Gather every line of the records that contains the string "matching", with case counting. Copy each such line in full.

--- Dataset entries ---

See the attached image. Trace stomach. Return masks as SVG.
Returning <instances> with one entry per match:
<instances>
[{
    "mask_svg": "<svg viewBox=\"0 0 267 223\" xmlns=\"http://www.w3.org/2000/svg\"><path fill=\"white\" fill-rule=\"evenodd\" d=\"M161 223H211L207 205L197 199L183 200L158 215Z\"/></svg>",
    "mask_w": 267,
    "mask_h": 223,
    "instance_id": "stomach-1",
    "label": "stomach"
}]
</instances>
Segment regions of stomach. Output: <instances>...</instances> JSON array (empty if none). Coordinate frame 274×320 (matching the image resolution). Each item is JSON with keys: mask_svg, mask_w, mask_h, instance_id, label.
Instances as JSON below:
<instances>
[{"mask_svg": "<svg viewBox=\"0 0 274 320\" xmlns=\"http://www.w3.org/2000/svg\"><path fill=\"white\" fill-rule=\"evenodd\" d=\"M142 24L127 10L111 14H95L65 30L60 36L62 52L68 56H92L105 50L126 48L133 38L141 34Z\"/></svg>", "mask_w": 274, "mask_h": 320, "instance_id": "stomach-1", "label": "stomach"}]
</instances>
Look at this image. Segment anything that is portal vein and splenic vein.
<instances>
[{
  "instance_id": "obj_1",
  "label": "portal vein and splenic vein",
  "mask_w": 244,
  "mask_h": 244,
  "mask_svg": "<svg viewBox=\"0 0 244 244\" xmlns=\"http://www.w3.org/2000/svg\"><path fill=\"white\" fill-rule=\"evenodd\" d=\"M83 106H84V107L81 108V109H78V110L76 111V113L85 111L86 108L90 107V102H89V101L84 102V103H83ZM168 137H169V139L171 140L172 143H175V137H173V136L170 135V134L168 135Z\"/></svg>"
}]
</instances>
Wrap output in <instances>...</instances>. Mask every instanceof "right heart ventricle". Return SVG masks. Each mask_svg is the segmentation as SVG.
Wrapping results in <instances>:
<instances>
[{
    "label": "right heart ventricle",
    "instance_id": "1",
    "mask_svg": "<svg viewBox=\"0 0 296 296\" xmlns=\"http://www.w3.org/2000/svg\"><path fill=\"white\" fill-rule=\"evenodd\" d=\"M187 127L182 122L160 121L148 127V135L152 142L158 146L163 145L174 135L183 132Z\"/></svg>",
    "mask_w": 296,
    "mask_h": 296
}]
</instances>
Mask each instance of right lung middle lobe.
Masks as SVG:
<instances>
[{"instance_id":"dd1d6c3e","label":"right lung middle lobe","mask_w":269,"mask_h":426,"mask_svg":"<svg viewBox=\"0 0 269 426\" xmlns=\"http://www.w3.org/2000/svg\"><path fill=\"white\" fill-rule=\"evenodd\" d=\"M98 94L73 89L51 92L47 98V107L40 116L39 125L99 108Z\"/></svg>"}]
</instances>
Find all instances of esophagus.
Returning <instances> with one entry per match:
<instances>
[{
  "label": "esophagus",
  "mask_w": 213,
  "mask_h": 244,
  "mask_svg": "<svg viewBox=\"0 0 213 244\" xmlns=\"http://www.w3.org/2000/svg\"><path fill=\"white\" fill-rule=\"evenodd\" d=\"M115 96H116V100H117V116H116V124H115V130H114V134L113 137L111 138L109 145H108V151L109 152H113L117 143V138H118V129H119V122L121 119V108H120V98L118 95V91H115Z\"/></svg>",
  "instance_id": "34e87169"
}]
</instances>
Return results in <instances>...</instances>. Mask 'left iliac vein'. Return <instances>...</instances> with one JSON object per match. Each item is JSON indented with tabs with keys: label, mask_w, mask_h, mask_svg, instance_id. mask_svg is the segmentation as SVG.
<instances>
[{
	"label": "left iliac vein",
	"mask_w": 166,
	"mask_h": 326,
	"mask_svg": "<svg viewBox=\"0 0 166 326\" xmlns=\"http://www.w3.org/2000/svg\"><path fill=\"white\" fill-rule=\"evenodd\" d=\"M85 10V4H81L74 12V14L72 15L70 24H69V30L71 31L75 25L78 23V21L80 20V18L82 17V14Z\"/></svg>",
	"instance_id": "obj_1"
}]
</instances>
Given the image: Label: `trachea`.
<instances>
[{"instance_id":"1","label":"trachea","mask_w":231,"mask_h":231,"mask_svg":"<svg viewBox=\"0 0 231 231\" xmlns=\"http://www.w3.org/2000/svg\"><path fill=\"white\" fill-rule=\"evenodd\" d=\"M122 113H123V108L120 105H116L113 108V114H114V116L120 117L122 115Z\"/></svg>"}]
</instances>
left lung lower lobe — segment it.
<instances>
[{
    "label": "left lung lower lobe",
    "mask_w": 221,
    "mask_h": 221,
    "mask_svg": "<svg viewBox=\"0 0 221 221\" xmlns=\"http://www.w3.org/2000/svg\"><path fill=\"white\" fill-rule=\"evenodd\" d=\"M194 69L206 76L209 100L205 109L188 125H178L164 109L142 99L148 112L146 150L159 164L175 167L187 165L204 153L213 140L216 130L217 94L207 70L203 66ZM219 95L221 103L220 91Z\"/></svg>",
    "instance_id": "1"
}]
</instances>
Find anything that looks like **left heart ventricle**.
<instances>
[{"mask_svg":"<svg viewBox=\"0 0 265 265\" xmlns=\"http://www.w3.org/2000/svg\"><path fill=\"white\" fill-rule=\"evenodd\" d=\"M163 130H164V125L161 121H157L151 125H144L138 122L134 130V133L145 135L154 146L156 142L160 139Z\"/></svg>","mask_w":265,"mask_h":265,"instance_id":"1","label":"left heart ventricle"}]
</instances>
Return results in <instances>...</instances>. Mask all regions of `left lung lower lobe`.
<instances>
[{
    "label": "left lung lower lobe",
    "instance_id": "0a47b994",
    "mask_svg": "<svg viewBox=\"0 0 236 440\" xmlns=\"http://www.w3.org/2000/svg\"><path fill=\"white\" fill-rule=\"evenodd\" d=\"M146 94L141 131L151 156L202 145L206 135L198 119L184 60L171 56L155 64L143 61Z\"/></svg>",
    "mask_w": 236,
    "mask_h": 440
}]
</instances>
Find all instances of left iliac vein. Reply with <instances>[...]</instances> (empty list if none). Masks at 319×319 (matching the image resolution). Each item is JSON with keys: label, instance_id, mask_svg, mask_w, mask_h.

---

= The reply =
Segment regions of stomach. Output: <instances>...</instances> JSON array (empty if none). Coordinate frame 274×320 (matching the image resolution). Each item is JSON with keys: mask_svg, mask_w, mask_h, instance_id, label.
Find all instances of left iliac vein. Reply with <instances>[...]</instances> (empty list if none). Masks at 319×319 (matching the image resolution). Each item is JSON with keys: label, instance_id, mask_svg, mask_w, mask_h.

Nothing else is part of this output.